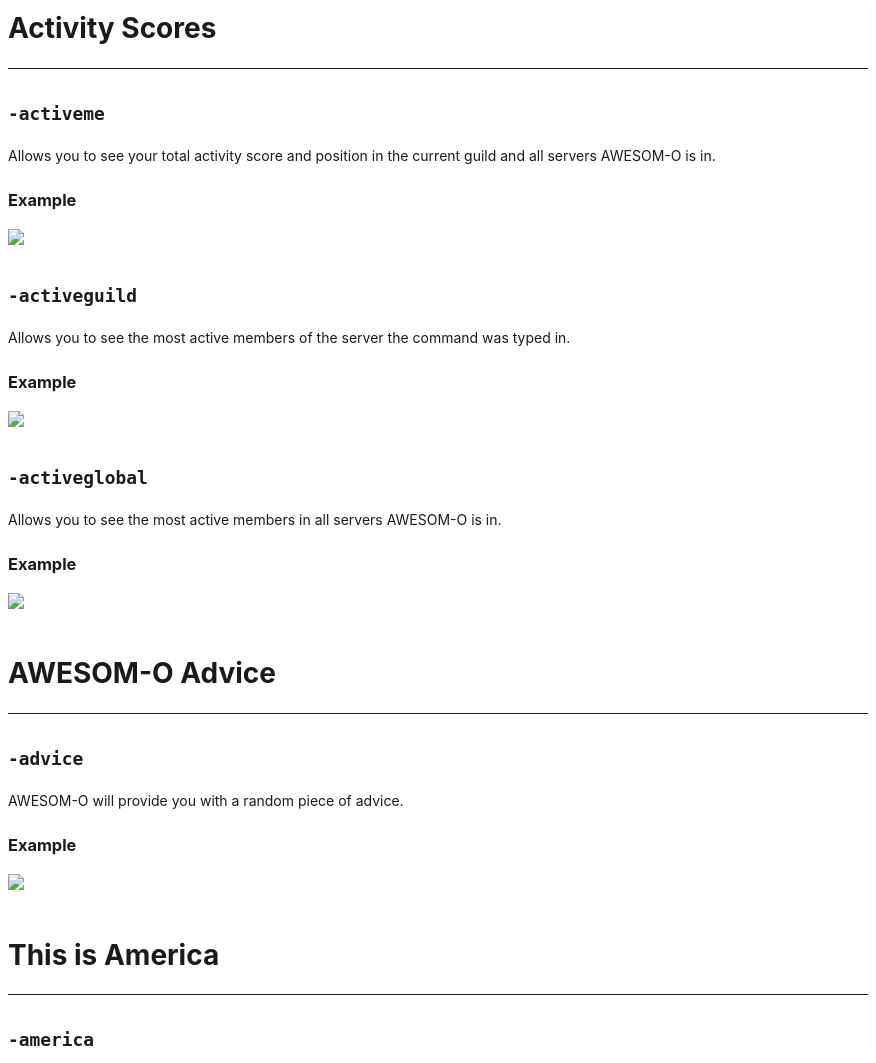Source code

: # Activity Scores

***

## `-activeme`

Allows you to see your total activity score and position in the current guild and all servers AWESOM-O is in.

### Example
![](https://cdn.discordapp.com/attachments/452632364238110721/535583049358901279/unknown.png)

## `-activeguild`

Allows you to see the most active members of the server the command was typed in.

### Example
![](https://cdn.discordapp.com/attachments/452632364238110721/535583752525578250/unknown.png)

## `-activeglobal`

Allows you to see the most active members in all servers AWESOM-O is in.

### Example
![](https://cdn.discordapp.com/attachments/452632364238110721/535584037469945858/unknown.png)

# AWESOM-O Advice

***

## `-advice`

AWESOM-O will provide you with a random piece of advice.

### Example
![](https://cdn.discordapp.com/attachments/452632364238110721/535585038859763718/unknown.png)

# This is America

***

## `-america`
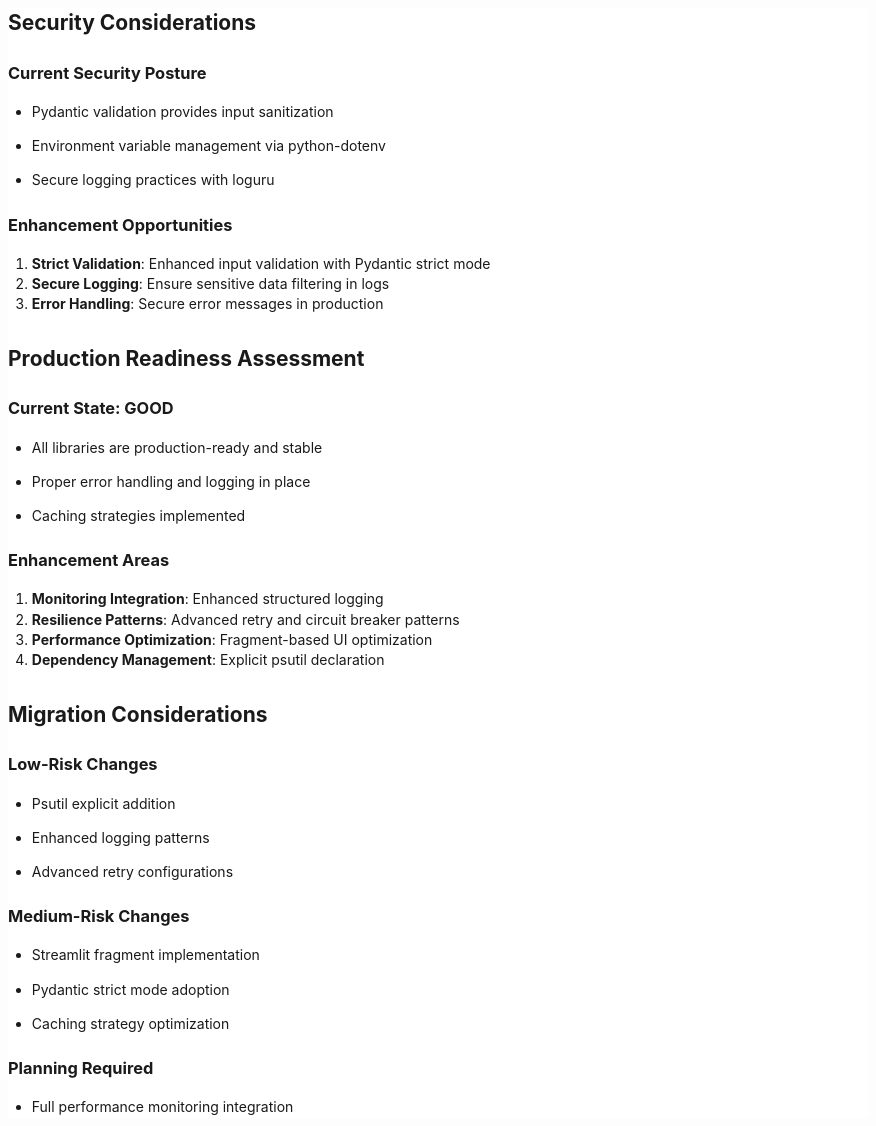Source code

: ## Security Considerations

### Current Security Posture

- Pydantic validation provides input sanitization

- Environment variable management via python-dotenv

- Secure logging practices with loguru

### Enhancement Opportunities
1. **Strict Validation**: Enhanced input validation with Pydantic strict mode
2. **Secure Logging**: Ensure sensitive data filtering in logs
3. **Error Handling**: Secure error messages in production

## Production Readiness Assessment

### Current State: GOOD

- All libraries are production-ready and stable

- Proper error handling and logging in place

- Caching strategies implemented

### Enhancement Areas
1. **Monitoring Integration**: Enhanced structured logging
2. **Resilience Patterns**: Advanced retry and circuit breaker patterns
3. **Performance Optimization**: Fragment-based UI optimization
4. **Dependency Management**: Explicit psutil declaration

## Migration Considerations

### Low-Risk Changes

- Psutil explicit addition

- Enhanced logging patterns

- Advanced retry configurations

### Medium-Risk Changes

- Streamlit fragment implementation

- Pydantic strict mode adoption

- Caching strategy optimization

### Planning Required

- Full performance monitoring integration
————————
(PROBLEM TO WORK ON)
Word for word, retype the material above without its pictures.

(EXPECTED ANSWER)
Source code

: # Activity Scores

***

## `-activeme`

Allows you to see your total activity score and position in the current guild and all servers AWESOM-O is in.

### Example
![](https://cdn.discordapp.com/attachments/452632364238110721/535583049358901279/unknown.png)

## `-activeguild`

Allows you to see the most active members of the server the command was typed in.

### Example
![](https://cdn.discordapp.com/attachments/452632364238110721/535583752525578250/unknown.png)

## `-activeglobal`

Allows you to see the most active members in all servers AWESOM-O is in.

### Example
![](https://cdn.discordapp.com/attachments/452632364238110721/535584037469945858/unknown.png)

# AWESOM-O Advice

***

## `-advice`

AWESOM-O will provide you with a random piece of advice.

### Example
![](https://cdn.discordapp.com/attachments/452632364238110721/535585038859763718/unknown.png)

# This is America

***

## `-america`
Source code

: ## Security Considerations

### Current Security Posture

- Pydantic validation provides input sanitization

- Environment variable management via python-dotenv

- Secure logging practices with loguru

### Enhancement Opportunities
1. **Strict Validation**: Enhanced input validation with Pydantic strict mode
2. **Secure Logging**: Ensure sensitive data filtering in logs
3. **Error Handling**: Secure error messages in production

## Production Readiness Assessment

### Current State: GOOD

- All libraries are production-ready and stable

- Proper error handling and logging in place

- Caching strategies implemented

### Enhancement Areas
1. **Monitoring Integration**: Enhanced structured logging
2. **Resilience Patterns**: Advanced retry and circuit breaker patterns
3. **Performance Optimization**: Fragment-based UI optimization
4. **Dependency Management**: Explicit psutil declaration

## Migration Considerations

### Low-Risk Changes

- Psutil explicit addition

- Enhanced logging patterns

- Advanced retry configurations

### Medium-Risk Changes

- Streamlit fragment implementation

- Pydantic strict mode adoption

- Caching strategy optimization

### Planning Required

- Full performance monitoring integration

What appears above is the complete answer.